» Task instructions:
All of the entries must be reproduced exactly, with no images carried over.

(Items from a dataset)
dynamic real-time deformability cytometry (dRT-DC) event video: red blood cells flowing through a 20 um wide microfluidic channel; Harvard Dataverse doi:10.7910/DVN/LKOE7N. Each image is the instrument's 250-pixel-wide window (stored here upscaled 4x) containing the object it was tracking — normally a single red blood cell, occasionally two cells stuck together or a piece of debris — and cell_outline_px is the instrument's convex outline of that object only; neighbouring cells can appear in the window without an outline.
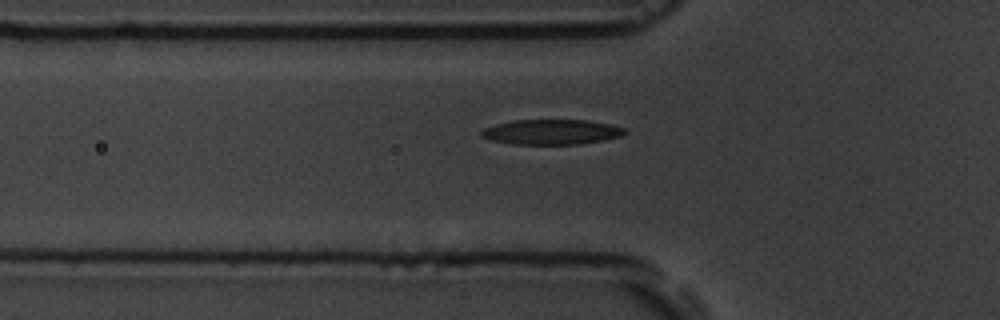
{"species": "common noctule bat (a hibernating species)", "species_latin": "Nyctalus noctula", "temperature_condition": "room temperature", "stored_images_in_passage": 5, "camera_frame_rate_fps": 3000, "um_per_image_px": 0.085, "animal": {"sex": "male", "body_mass_g": 19.5, "forearm_length_mm": 54.6}, "frame": {"image": 1, "passage_image": 5, "time_ms": 5.333, "image_size_px": [1000, 320], "cell_outline_px": [[628, 132], [620, 136], [604, 140], [580, 144], [512, 144], [492, 140], [480, 136], [480, 132], [484, 128], [496, 124], [512, 120], [588, 120], [608, 124], [624, 128]], "centroid_in_image_um": [46.86, 11.21], "position_along_channel_um": 78.9, "area_um2": 20.92}}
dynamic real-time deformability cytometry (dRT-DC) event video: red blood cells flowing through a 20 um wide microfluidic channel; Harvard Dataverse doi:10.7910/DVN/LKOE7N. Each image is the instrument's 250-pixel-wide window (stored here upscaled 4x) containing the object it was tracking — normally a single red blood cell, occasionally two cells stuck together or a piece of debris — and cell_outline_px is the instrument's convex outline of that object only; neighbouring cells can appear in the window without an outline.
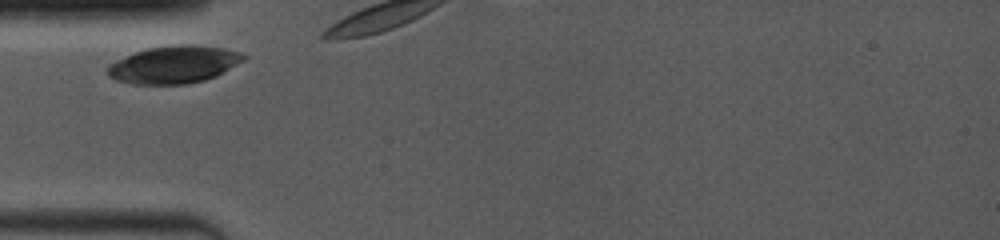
{"species": "common noctule bat (a hibernating species)", "species_latin": "Nyctalus noctula", "temperature_condition": "room temperature", "stored_images_in_passage": 3, "camera_frame_rate_fps": 4000, "um_per_image_px": 0.085, "animal": {"sex": "female", "body_mass_g": 19.0, "forearm_length_mm": 53.3}, "frame": {"image": 1, "passage_image": 1, "time_ms": 0.0, "image_size_px": [1000, 240], "cell_outline_px": [[248, 56], [244, 60], [216, 76], [204, 80], [188, 84], [132, 84], [116, 80], [108, 76], [108, 68], [116, 60], [136, 52], [148, 48], [172, 44], [196, 44], [224, 48], [240, 52]], "centroid_in_image_um": [14.82, 5.48], "position_along_channel_um": 70.2, "area_um2": 29.71}}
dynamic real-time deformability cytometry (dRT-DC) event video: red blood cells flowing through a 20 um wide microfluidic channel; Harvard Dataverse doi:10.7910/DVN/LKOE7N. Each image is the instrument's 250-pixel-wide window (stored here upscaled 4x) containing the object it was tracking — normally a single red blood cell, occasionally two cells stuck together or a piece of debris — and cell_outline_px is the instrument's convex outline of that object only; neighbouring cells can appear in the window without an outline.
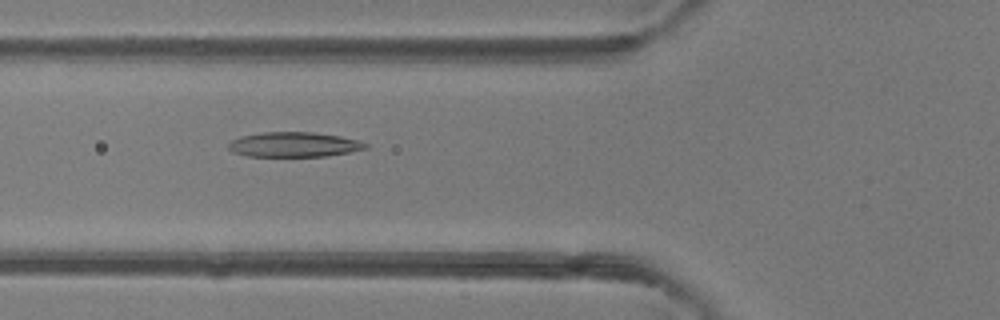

» In response:
dynamic real-time deformability cytometry (dRT-DC) event video: red blood cells flowing through a 20 um wide microfluidic channel; Harvard Dataverse doi:10.7910/DVN/LKOE7N. Each image is the instrument's 250-pixel-wide window (stored here upscaled 4x) containing the object it was tracking — normally a single red blood cell, occasionally two cells stuck together or a piece of debris — and cell_outline_px is the instrument's convex outline of that object only; neighbouring cells can appear in the window without an outline.
{"species": "common noctule bat (a hibernating species)", "species_latin": "Nyctalus noctula", "temperature_condition": "room temperature", "stored_images_in_passage": 5, "camera_frame_rate_fps": 3000, "um_per_image_px": 0.085, "animal": {"sex": "male", "body_mass_g": 19.5, "forearm_length_mm": 54.6}, "frame": {"image": 1, "passage_image": 5, "time_ms": 5.333, "image_size_px": [1000, 320], "cell_outline_px": [[628, 132], [620, 136], [604, 140], [580, 144], [512, 144], [492, 140], [480, 136], [480, 132], [484, 128], [496, 124], [512, 120], [588, 120], [608, 124], [624, 128]], "centroid_in_image_um": [46.86, 11.21], "position_along_channel_um": 78.9, "area_um2": 20.92}}
dynamic real-time deformability cytometry (dRT-DC) event video: red blood cells flowing through a 20 um wide microfluidic channel; Harvard Dataverse doi:10.7910/DVN/LKOE7N. Each image is the instrument's 250-pixel-wide window (stored here upscaled 4x) containing the object it was tracking — normally a single red blood cell, occasionally two cells stuck together or a piece of debris — and cell_outline_px is the instrument's convex outline of that object only; neighbouring cells can appear in the window without an outline.
{"species": "common noctule bat (a hibernating species)", "species_latin": "Nyctalus noctula", "temperature_condition": "room temperature", "stored_images_in_passage": 3, "camera_frame_rate_fps": 4000, "um_per_image_px": 0.085, "animal": {"sex": "female", "body_mass_g": 19.0, "forearm_length_mm": 53.3}, "frame": {"image": 1, "passage_image": 1, "time_ms": 0.0, "image_size_px": [1000, 240], "cell_outline_px": [[248, 56], [244, 60], [216, 76], [204, 80], [188, 84], [132, 84], [116, 80], [108, 76], [108, 68], [116, 60], [136, 52], [148, 48], [172, 44], [196, 44], [224, 48], [240, 52]], "centroid_in_image_um": [14.82, 5.48], "position_along_channel_um": 70.2, "area_um2": 29.71}}
dynamic real-time deformability cytometry (dRT-DC) event video: red blood cells flowing through a 20 um wide microfluidic channel; Harvard Dataverse doi:10.7910/DVN/LKOE7N. Each image is the instrument's 250-pixel-wide window (stored here upscaled 4x) containing the object it was tracking — normally a single red blood cell, occasionally two cells stuck together or a piece of debris — and cell_outline_px is the instrument's convex outline of that object only; neighbouring cells can appear in the window without an outline.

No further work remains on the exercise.